Mike doesn't want to be seen as different.
In fact, sometimes when people call him a hero,
he gets upset because he feels like it reduces him to a caricature.
But he was never able to fully return to his old life because he came back with PTSD. What I experienced was a sense of profound disconnection, of being alone in a crowd,
of being unable to feel plugged into my closest friends, my loved ones, because I had had this experience that
they hadn't. I lost my fiance after my second tour, which was really hard. She, you know,
she signed up for a comedy and she got a drama. Each time I came back from Iraq, I was a little
bit different, a little bit sadder and a little bit not that it wasn't what she had signed up for.

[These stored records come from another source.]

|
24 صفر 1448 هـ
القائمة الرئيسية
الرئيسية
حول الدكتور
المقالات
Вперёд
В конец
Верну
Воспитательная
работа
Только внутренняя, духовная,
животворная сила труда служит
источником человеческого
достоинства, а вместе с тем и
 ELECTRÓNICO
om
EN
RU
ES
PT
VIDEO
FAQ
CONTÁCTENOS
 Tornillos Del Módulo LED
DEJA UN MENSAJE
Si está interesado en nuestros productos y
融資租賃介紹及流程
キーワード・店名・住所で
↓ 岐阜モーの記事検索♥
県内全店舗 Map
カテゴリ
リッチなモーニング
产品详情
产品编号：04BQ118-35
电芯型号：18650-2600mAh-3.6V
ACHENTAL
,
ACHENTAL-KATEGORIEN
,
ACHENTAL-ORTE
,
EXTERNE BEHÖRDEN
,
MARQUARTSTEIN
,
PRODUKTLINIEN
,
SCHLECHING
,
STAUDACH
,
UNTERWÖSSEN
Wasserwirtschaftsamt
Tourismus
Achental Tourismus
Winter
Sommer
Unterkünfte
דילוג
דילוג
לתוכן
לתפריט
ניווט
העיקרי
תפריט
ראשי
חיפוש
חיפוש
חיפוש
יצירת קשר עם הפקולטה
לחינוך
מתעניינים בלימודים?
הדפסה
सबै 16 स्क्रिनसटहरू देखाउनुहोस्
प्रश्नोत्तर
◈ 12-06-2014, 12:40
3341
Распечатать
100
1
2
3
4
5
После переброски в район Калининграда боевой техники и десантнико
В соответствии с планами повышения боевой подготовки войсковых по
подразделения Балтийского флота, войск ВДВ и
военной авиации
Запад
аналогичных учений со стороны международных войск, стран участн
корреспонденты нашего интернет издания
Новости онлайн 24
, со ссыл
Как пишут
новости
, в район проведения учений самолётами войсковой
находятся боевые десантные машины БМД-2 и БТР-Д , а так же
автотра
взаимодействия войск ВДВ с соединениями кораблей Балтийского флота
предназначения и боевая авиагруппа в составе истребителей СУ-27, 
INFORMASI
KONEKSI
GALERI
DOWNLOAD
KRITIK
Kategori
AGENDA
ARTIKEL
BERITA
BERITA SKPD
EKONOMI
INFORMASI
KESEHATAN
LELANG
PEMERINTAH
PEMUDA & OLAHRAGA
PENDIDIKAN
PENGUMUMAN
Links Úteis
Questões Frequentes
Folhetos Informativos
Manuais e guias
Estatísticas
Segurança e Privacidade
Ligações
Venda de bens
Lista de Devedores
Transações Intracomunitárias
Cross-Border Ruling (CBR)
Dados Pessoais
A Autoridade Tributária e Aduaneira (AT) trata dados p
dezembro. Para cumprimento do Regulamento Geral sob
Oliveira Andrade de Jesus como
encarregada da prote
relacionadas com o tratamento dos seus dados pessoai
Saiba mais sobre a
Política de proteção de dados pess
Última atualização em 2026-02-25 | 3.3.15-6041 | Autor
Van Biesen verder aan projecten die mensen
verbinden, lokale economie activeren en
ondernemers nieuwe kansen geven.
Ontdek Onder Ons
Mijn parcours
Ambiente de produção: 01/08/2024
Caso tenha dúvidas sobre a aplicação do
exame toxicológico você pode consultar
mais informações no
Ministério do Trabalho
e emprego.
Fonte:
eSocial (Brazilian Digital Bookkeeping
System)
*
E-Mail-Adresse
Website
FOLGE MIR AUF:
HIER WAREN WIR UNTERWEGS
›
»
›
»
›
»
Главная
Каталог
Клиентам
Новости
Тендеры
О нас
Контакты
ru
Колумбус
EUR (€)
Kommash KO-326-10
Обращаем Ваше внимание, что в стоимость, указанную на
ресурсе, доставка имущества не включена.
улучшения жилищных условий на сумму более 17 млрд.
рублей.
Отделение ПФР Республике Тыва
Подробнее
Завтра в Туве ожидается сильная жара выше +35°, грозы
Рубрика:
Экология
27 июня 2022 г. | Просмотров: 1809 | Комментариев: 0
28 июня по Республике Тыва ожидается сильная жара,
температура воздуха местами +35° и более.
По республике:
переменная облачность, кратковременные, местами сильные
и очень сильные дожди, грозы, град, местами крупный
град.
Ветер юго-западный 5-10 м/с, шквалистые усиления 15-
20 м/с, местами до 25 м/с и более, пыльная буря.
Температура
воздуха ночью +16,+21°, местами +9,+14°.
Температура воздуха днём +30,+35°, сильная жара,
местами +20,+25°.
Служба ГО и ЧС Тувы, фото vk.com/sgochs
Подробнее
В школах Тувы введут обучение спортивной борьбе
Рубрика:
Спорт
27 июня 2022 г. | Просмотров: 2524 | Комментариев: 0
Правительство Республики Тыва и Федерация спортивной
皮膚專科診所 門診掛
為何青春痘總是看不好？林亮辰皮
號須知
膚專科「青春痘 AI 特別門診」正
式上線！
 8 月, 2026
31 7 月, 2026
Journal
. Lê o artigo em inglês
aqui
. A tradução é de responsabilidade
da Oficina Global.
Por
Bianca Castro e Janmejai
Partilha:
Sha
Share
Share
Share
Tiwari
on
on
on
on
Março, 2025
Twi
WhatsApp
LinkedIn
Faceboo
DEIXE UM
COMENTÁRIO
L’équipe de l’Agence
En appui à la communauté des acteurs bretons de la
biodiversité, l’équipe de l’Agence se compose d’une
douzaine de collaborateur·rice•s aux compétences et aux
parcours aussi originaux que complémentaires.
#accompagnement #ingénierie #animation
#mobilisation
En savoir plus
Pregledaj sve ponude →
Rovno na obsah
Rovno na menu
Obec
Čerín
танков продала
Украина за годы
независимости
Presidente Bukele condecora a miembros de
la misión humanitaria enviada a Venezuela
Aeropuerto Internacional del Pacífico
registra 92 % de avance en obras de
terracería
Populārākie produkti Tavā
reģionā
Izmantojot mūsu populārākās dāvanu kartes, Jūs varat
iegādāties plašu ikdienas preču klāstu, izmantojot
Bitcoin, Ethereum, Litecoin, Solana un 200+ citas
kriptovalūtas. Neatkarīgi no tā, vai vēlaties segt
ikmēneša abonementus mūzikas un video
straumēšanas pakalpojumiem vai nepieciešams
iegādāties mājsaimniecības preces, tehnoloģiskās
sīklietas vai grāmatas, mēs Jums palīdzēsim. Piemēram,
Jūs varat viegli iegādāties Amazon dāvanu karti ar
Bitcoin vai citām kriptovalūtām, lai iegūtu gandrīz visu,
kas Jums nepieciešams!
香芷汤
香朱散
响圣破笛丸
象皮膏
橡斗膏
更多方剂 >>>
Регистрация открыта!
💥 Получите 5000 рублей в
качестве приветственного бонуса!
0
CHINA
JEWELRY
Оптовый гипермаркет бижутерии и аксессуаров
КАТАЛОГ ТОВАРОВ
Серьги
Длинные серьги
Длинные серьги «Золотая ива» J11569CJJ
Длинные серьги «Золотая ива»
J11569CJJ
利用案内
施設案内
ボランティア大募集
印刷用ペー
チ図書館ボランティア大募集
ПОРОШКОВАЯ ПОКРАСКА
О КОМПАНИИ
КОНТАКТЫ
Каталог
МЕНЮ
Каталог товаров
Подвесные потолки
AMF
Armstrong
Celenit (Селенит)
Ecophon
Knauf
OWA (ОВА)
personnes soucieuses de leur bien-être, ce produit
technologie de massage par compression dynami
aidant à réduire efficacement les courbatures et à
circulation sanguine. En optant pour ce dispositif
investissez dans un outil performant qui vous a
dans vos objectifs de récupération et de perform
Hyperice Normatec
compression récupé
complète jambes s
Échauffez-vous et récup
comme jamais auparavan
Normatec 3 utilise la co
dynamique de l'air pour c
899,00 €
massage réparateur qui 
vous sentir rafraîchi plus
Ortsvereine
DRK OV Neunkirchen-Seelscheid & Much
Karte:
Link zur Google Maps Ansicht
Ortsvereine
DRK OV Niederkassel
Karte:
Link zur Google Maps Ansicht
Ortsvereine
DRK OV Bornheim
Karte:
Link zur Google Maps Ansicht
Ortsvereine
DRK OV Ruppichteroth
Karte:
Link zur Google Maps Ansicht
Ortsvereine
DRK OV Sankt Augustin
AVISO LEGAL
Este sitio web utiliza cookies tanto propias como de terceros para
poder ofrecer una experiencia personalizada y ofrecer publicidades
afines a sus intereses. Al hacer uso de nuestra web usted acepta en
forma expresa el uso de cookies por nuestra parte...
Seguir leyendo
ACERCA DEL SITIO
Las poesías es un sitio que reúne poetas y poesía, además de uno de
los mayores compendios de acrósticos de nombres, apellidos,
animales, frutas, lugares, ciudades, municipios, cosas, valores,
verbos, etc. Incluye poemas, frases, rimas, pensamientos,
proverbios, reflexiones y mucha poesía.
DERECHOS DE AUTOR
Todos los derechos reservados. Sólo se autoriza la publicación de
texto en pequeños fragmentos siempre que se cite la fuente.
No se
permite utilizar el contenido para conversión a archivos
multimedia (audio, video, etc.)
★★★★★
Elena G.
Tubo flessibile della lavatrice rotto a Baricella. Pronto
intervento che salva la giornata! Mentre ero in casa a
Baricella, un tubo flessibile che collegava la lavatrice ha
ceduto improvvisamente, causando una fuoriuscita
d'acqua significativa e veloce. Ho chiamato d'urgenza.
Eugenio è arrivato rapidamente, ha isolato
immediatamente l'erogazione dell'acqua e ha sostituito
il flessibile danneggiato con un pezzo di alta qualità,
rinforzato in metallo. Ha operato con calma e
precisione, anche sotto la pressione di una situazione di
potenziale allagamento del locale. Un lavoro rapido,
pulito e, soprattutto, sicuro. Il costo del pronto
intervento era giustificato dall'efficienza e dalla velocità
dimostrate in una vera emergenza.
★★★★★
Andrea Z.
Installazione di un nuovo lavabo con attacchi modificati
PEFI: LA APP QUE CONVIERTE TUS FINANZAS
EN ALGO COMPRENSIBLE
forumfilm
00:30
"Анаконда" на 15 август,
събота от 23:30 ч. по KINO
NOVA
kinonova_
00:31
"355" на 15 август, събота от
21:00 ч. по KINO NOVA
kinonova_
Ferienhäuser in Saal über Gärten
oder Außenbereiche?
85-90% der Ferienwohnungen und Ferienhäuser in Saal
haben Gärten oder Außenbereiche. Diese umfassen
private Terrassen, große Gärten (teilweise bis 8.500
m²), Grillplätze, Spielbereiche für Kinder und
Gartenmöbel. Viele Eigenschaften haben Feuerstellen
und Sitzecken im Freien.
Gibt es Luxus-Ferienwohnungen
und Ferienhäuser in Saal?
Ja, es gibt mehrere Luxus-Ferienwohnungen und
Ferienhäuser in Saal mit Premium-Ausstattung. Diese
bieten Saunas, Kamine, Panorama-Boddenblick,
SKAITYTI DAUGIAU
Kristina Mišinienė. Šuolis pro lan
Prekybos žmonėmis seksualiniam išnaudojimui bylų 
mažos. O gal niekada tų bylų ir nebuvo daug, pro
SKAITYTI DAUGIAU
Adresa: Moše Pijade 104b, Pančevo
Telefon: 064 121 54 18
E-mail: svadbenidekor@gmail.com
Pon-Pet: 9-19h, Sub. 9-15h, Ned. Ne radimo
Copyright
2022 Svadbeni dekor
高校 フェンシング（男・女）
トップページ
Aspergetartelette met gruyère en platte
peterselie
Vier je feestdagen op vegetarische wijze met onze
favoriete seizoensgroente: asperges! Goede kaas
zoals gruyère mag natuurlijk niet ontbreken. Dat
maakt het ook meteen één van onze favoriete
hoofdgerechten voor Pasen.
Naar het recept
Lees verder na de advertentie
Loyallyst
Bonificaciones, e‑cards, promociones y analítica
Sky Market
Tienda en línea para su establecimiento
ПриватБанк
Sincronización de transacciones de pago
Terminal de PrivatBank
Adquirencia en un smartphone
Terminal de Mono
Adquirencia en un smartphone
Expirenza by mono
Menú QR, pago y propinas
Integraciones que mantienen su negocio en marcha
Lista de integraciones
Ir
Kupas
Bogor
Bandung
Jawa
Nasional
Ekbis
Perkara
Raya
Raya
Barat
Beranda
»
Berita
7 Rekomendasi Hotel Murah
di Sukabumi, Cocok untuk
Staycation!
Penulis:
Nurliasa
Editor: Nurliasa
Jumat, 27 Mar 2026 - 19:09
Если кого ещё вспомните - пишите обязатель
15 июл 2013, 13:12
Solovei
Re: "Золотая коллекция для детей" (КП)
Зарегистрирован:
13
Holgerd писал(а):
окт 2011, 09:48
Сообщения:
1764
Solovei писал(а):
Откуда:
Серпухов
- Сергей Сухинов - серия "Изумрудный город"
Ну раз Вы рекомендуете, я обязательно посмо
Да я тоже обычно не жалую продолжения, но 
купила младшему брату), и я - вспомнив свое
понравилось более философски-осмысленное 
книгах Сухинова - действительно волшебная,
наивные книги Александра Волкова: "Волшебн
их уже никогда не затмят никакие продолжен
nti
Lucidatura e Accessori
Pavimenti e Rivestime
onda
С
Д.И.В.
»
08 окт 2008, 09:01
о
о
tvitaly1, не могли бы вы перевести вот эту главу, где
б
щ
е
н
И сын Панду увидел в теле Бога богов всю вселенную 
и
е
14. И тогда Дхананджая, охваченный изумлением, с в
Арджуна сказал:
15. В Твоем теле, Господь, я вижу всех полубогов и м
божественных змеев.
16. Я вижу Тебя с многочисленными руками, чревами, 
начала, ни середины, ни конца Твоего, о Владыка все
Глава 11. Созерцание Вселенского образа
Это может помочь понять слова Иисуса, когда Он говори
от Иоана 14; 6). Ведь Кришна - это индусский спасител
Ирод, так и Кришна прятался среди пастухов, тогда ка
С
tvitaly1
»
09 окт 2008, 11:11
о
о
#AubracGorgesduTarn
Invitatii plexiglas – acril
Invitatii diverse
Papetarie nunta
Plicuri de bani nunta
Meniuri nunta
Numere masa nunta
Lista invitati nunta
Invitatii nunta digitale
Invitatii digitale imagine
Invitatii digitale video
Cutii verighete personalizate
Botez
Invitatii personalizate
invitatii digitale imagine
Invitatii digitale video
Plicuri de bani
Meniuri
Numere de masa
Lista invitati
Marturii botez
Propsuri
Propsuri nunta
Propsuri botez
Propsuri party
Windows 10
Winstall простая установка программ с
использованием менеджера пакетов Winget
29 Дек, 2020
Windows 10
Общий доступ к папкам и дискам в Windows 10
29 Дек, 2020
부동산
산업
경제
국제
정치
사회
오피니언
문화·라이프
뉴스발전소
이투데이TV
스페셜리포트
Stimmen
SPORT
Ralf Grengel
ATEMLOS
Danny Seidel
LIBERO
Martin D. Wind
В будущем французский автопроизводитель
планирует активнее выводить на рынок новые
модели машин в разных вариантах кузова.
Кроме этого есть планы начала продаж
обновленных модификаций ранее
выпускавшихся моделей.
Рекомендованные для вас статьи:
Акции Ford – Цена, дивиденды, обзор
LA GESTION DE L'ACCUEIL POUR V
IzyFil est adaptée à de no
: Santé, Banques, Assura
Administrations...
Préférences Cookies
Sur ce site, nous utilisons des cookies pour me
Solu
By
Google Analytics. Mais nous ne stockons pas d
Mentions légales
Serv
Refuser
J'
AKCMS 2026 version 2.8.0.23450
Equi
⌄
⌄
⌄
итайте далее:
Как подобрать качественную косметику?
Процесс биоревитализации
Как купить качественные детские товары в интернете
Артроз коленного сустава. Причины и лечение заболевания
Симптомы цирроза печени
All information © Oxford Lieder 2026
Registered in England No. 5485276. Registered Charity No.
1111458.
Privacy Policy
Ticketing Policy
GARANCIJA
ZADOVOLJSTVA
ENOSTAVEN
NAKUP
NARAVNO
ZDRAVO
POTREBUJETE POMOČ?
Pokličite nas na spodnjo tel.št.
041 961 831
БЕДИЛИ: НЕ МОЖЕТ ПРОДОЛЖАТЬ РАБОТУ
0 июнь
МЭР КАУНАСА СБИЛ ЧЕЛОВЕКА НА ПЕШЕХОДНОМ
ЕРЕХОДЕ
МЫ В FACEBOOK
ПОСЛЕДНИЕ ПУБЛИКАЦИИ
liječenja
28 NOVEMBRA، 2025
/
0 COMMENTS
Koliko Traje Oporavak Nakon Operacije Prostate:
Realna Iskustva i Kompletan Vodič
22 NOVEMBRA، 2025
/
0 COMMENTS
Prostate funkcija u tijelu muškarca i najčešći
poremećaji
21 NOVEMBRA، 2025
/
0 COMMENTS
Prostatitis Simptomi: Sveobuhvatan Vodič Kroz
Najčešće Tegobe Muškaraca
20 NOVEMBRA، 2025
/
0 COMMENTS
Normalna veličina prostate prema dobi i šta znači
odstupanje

a little bit sadder and a little bit not that it wasn't what she had signed up for and that's nobody's fault that's how it goes sometimes but i'll never forget that this was the person i loved
the most in the world man this was not you know some you know pro forma engagement i love this
woman she was my best friend she was the person who i didn't have to explain things to i could
just say what i felt and she would just understand, right? That's what you get when you're really connected to someone. And I'll never forget reaching this point where I couldn't. God, man, it felt like dying. It was one of the worst experiences I've ever had in my life. And then, of course, watching her slowly decouple and leave. Ugh. I mean, it was just awful.
So if you look at my fourth novel, Gemini Cell,
the main character is an undead Navy SEAL.
He's killed.
He's a SEAL.
He's risen, raised from the dead,
and run on missions again.
And his wife and child are still there.
He finds his way back to them.
But just because he's found his way back to them,
he's still dead. and she's not. And that is not even a subtle allegory for PTSD. It is a bald-faced
hammering of the experience I had losing Ting Wei, my fiance. But what did help was for me
to frame it and express it in a way that if years down the road someone asked me and really cared
what was it like losing her, I could hand them this book and say, I don't have to explain it
to you. Read this. Yeah. And it also sounds like, too, a common theme with your characters is this
kind of accepting of change. Yeah, for sure. I mean, Oscar Britton is a guy whose the army is his whole life,
and he loses it through no fault of his own. He wakes up one day and he's different. He didn't
do anything. So yes, it is absolutely about sudden, traumatic, and permanent change and
having to reinvent yourself in the face of it, for sure. And whether we've served or not,
we all have our own wars to fight.
Some are personal, some are political, some are physical, psychological.
And if this genre can help us bridge those gaps in our lives,
then I think it's fulfilled its mission.
Well, that is it for this week. Thank you for listening.
Special thanks to Linda Nagata, Taylor Anderson, and Mike Cole,
who says the military really does have a rule for everything.
There is an authorized sneeze. I'm not exaggerating in the Coast Guard.
What does it sound like?
It sounds the same as a normal sneeze.
But if you're doing it correctly, you're maintaining three feet of social distance.
You are turned away from the nearest person, and you are sneezing into the crook of your elbow. Not your hand, not your wrist, not your forearm, your elbow. Hadoop!
It's actually a pretty good rule in general.